THE TASK: Can you give back only the lines starting with the line with "12. **Deployment**" and going on through the line with "## What to Skip for MVP", with "Nginx config" changed to "Caddy config" and nothing else altered?

SUPPLIED DATA:
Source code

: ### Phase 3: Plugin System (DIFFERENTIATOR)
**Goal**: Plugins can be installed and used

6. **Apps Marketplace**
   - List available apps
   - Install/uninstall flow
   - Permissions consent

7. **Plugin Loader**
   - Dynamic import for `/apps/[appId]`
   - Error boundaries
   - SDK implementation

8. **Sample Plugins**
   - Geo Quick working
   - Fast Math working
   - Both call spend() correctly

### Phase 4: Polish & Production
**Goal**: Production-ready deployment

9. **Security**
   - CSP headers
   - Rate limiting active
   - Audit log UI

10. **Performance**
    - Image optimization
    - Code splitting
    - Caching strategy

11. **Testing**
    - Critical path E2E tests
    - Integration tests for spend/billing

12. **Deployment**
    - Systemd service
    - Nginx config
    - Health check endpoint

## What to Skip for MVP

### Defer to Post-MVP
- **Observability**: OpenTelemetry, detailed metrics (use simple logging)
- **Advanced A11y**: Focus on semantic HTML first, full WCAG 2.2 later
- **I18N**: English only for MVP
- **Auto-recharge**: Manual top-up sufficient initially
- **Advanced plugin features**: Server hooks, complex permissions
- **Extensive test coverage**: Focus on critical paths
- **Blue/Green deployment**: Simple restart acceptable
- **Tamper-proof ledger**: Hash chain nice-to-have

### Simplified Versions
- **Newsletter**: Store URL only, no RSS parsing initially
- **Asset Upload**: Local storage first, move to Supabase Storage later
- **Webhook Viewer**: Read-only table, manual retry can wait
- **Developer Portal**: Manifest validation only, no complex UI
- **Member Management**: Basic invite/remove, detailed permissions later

EXPECTED ANSWER:
12. **Deployment**
    - Systemd service
    - Caddy config
    - Health check endpoint

## What to Skip for MVP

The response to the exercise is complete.